Saturday, April 30, 2011

The Old89ers Top 10 Favorite Albums of All Time #3: Streethawk: A Seduction by Destroyer



Hey girl, come on and take a whirl, in my ma-chine!

So Destroyer is the only band to get two albums into "The Old 89ers Top 10 Favorite Albums of All Time". And it just so happens that two-thirds of the Old 89ers (the Old 59.3'ers, I guess) recently saw Destroyer (live! in concert!). Did Dan Bejar do some bribing? Did he, as we say, *affect* the outcome? I don't have a view about this - I'm just raising some interesting, compelling, and *important* questions. For your consideration.

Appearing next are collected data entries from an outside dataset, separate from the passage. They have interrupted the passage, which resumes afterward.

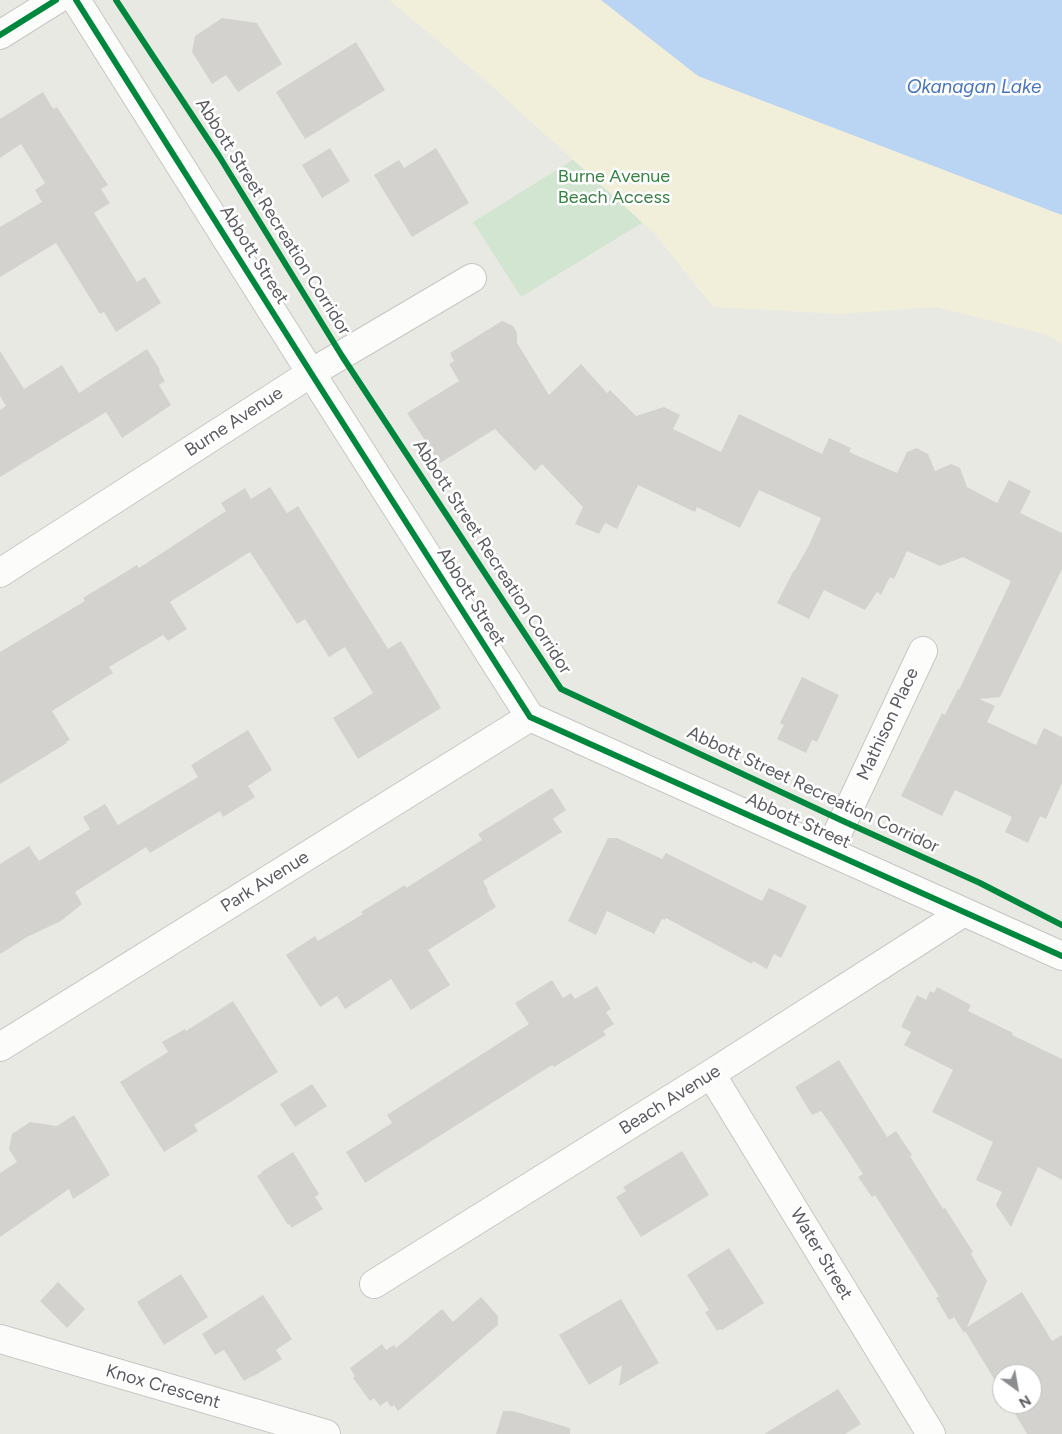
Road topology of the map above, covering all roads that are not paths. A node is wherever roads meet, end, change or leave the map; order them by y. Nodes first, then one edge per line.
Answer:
1 (56, 0) edge
2 (76, 0) edge
3 (0, 35) edge
4 (472, 278) dead end
5 (311, 373) junction
6 (0, 573) edge
7 (922, 651) dead end
8 (530, 717) junction
9 (828, 851) junction
10 (964, 912) junction
11 (1059, 946) edge
12 (0, 1047) edge
13 (712, 1074) junction
14 (374, 1284) dead end
15 (0, 1339) edge
16 (926, 1432) edge
17 (326, 1434) edge

1 - 3 street
2 - 5 street, Abbott Street
4 - 5 street, Burne Avenue
5 - 6 street, Burne Avenue
5 - 8 street, Abbott Street
7 - 9 street, Mathison Place
8 - 9 street, Abbott Street
8 - 12 street, Park Avenue
9 - 10 street, Abbott Street
10 - 11 street, Abbott Street
10 - 13 street, Beach Avenue
13 - 14 street, Beach Avenue
13 - 16 street, Water Street
15 - 17 street, Knox Crescent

I don't know which one of the other Old 89ers first made me listen to Destroyer, but I have a hunch it was one of you two mugs that heard them first. There's still a big part of me that hears Fargo when I hear Destroyer. Especially when I hear this album. It was burned into my soul while we kicked around the back alleys of eastern North Dakota, chasing silvery rabbits with our headphones on.

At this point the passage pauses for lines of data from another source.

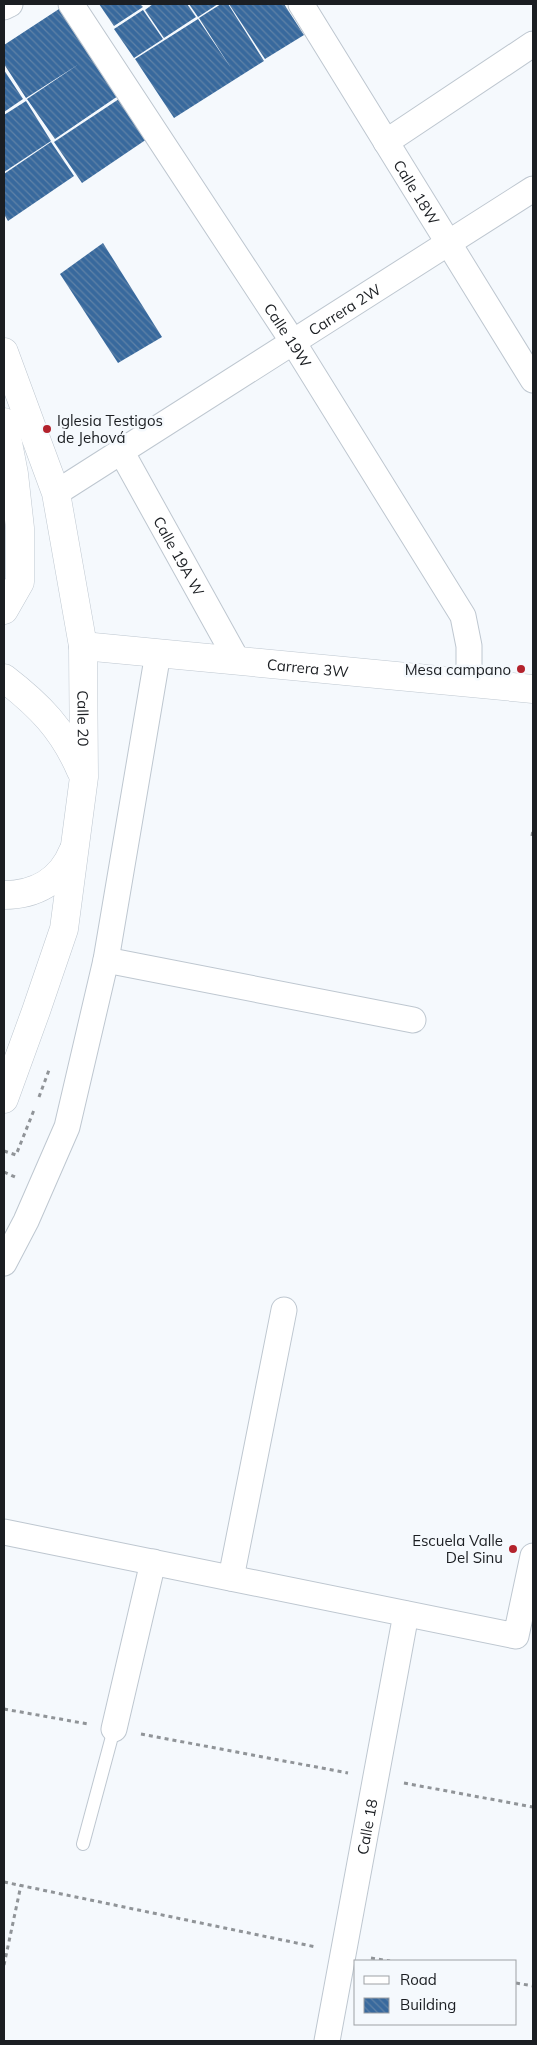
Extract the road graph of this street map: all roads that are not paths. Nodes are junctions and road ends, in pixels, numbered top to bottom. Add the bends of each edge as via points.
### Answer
1 (10, 4) edge
2 (71, 4) edge
3 (301, 4) edge
4 (4, 7) edge
5 (533, 44) edge
6 (386, 142) junction
7 (533, 189) edge
8 (449, 242) junction
9 (292, 342) junction
10 (4, 352) edge
11 (533, 380) edge
12 (4, 422) edge
13 (121, 451) junction
14 (56, 493) junction
15 (12, 588) edge
16 (4, 610) edge
17 (83, 646) junction
18 (158, 653) junction
19 (237, 660) junction
20 (4, 678) edge
21 (469, 682) junction
22 (533, 689) edge
23 (84, 776) junction
24 (76, 845) junction
25 (4, 895) edge
26 (106, 960) junction
27 (412, 1020) dead end
28 (5, 1084) edge
29 (4, 1263) edge
30 (284, 1310) dead end
31 (4, 1532) edge
32 (533, 1556) edge
33 (153, 1562) junction
34 (231, 1578) junction
35 (406, 1614) junction
36 (114, 1729) joint
37 (83, 1844) dead end
38 (327, 2041) edge

1 - 4 street
2 - 9 street, Calle 19W
3 - 6 street, Calle 18W
5 - 6 street
6 - 8 street, Calle 18W
7 - 8 street, Carrera 2W
8 - 9 street, Carrera 2W
8 - 11 street, Calle 18W
9 - 13 street, Carrera 2W
9 - 21 street, Calle 19W via 463,616 469,646
10 - 14 main road, Calle 20
12 - 15 main road via 20,528
13 - 14 street, Carrera 2W
13 - 19 street, Calle 19A W
14 - 17 main road, Calle 20
15 - 16 main road
17 - 18 main road, Carrera 3W
17 - 23 main road, Calle 20
18 - 19 main road, Carrera 3W
18 - 26 street
19 - 21 main road, Carrera 3W
20 - 23 main road via 52,720 71,747
21 - 22 main road, Carrera 3W
23 - 24 main road, Calle 20
24 - 25 main road via 68,864 55,879 38,890
24 - 28 main road, Calle 20 via 64,929 36,1011
26 - 27 street
26 - 29 street via 67,1127
30 - 34 street
31 - 33 street
32 - 35 street via 516,1636
33 - 34 street
33 - 36 street
34 - 35 street
35 - 38 street, Calle 18
36 - 37 lane

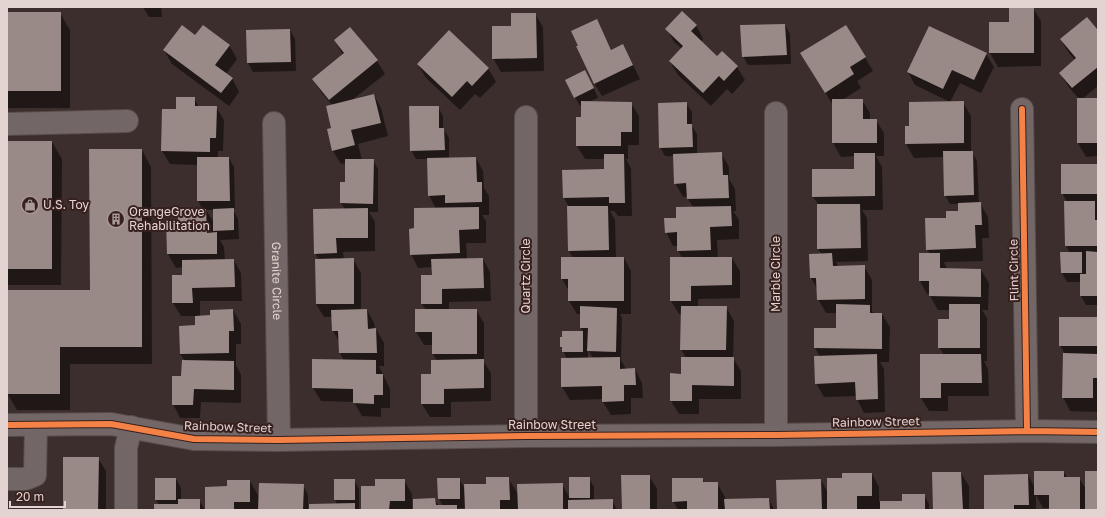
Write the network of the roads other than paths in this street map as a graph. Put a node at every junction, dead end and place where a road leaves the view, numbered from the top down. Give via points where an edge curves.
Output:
1 (1022, 109) dead end
2 (776, 113) dead end
3 (526, 117) dead end
4 (126, 122) dead end
5 (274, 123) dead end
6 (7, 124) edge
7 (7, 425) edge
8 (36, 425) junction
9 (130, 427) junction
10 (1027, 432) junction
11 (1098, 432) edge
12 (776, 435) junction
13 (526, 436) junction
14 (279, 440) junction
15 (7, 479) edge
16 (126, 510) edge

1 - 10 street, Flint Circle
2 - 12 street, Marble Circle
3 - 13 street, Quartz Circle
4 - 6 street
5 - 14 street, Granite Circle
7 - 8 street, Rainbow Street
8 - 9 street, Rainbow Street via 111,424
8 - 15 street via 35,475 25,479
9 - 14 street, Rainbow Street via 194,439
9 - 16 street via 126,448
10 - 11 street, Rainbow Street
10 - 12 street, Rainbow Street
12 - 13 street, Rainbow Street
13 - 14 street, Rainbow Street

This album is one of those where I think I could sing along with the entire album, but I actually barely know any of the lyrics. When I look them up, I'm surprised at what he's saying. It barely looks familiar. But when the album is spinning, I kind of know them all and can sing along fairly well (and I do!). In that respect, it reminds me Sunny Day Real Estate's "Diary".

I like all of the Destroyer music that I've heard, but to be honest, most of it outside of "Streethawk" blends together for me. I generally don't know which songs are from which album, except for those from this one, which I think has a sort of mystical glue that sticks all the songs together in a lump. I love that about an album. It's kind of a concept album, but who knows what the concept is? I don't, and I don't really care.

Like all these albums we love and listen to forever, my favorite song changes from time to time. Lately, it's been "Farrar, Straus and Giroux (Sea of Tears)". It has some really classic Destroyer lyrics.. from the opening line, "It was back amongst the living.. your smile was giving.. me a thrill..", to the thickly intellectual middle lines:

It's true, I needed you more.. back when I was poor
the wealthy dowager (the patroness) -
she guessed it, and the answer wasn't yes, but..
her maxims were fine, the ethos that flew about her mind
like swallows in search
of a burned-down bell tower church!

I think that's exactly what it takes.